Deleting the built-in Discovered tags is not recommended: If you do delete built-in Discovered tags and use the Default Framework, then when the pattern is matched the column will not be tagged. As an alternative, tags can be disabled on a column-by-column basis from the data dictionary, or SDD can be turned off on a data-source-by-data-source basis when creating a data source.

  • Limitations with regex patterns:

    • Regex patterns are case sensitive.
    • Regex patterns are only supported on columns with the data type string.
  • Limitations with dictionary patterns:

    • Immuta compiles dictionary patterns into a regex that is sent in the body of a query.

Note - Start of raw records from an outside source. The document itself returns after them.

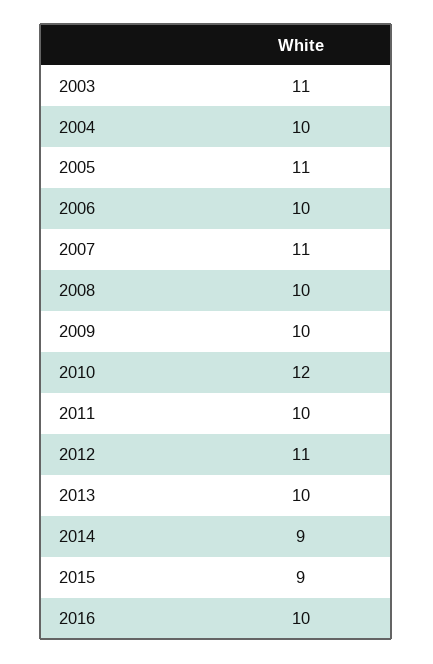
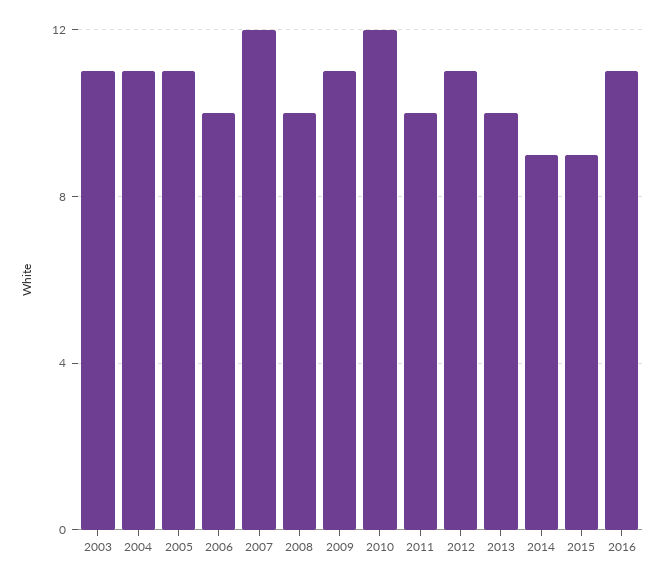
2004: 10 -> 11
2007: 11 -> 12
2009: 10 -> 11
2016: 10 -> 11

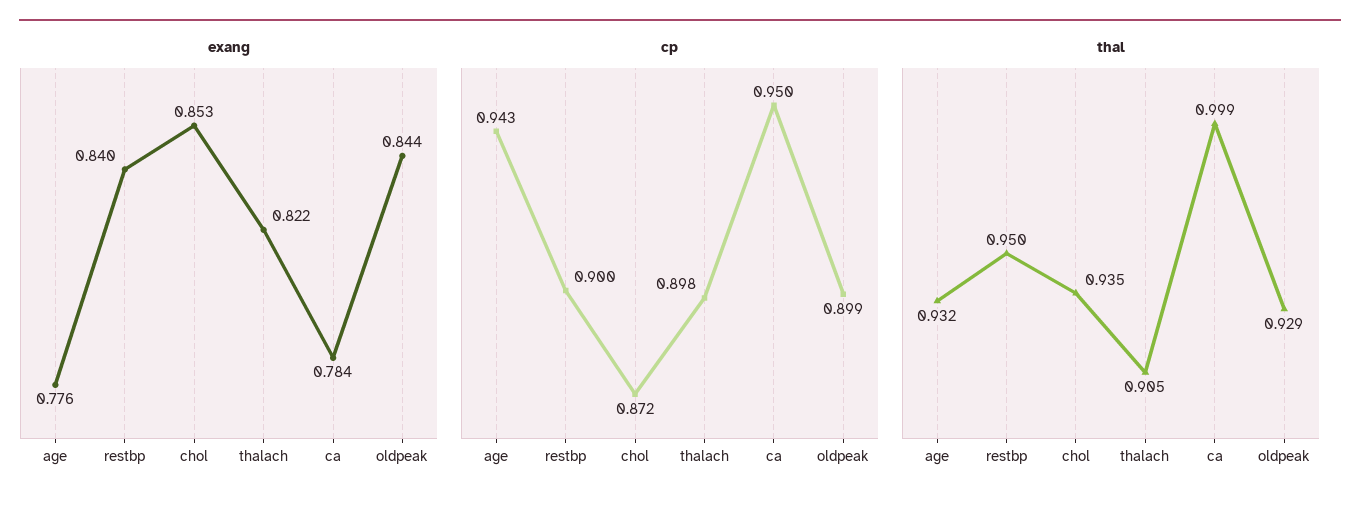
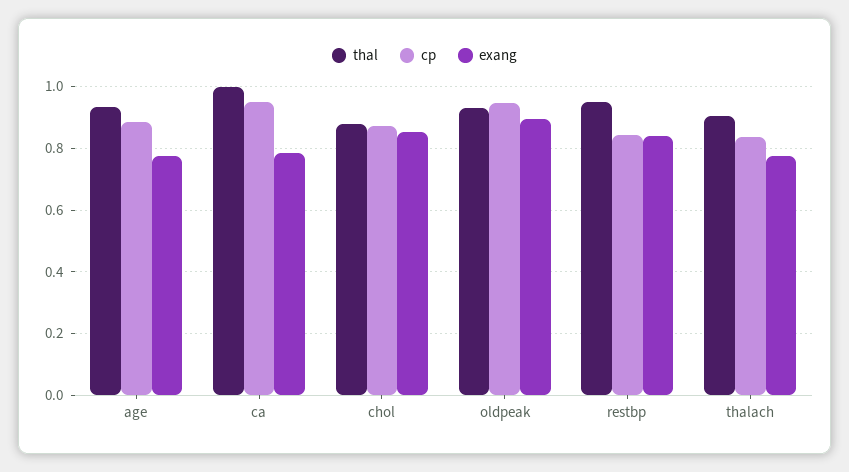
exang, thalach: 0.822 -> 0.78
exang, oldpeak: 0.844 -> 0.9
cp, age: 0.943 -> 0.88
cp, restbp: 0.9 -> 0.84
cp, thalach: 0.898 -> 0.84
cp, oldpeak: 0.899 -> 0.94
thal, chol: 0.935 -> 0.88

For Snowflake, the size of the dictionary is limited by the overall query text size limit in Snowflake of 1 MB.
    • Dictionary patterns are only supported on columns with the data type string.
  • For Databricks, Immuta will start up a Databricks cluster to complete the SDD job if one is not already running. This can cause unnecessary cost if the cluster becomes idle. Follow Databricks best practices to automatically terminate inactive clusters after a set period of time.

  • SDD for Databricks only checks for rules on columns with the data type string.

Migrating from legacy to native SDD

These limitations are only relevant to users who have previously enabled and run Immuta SDD.

If you had legacy SDD enabled, running native SDD can result in different tags being applied because native SDD is more accurate and has fewer false positives than legacy SDD. Running a new SDD scan against a table will change the context of the resulting tags, but no Discovered tags previously applied by legacy SDD will be removed.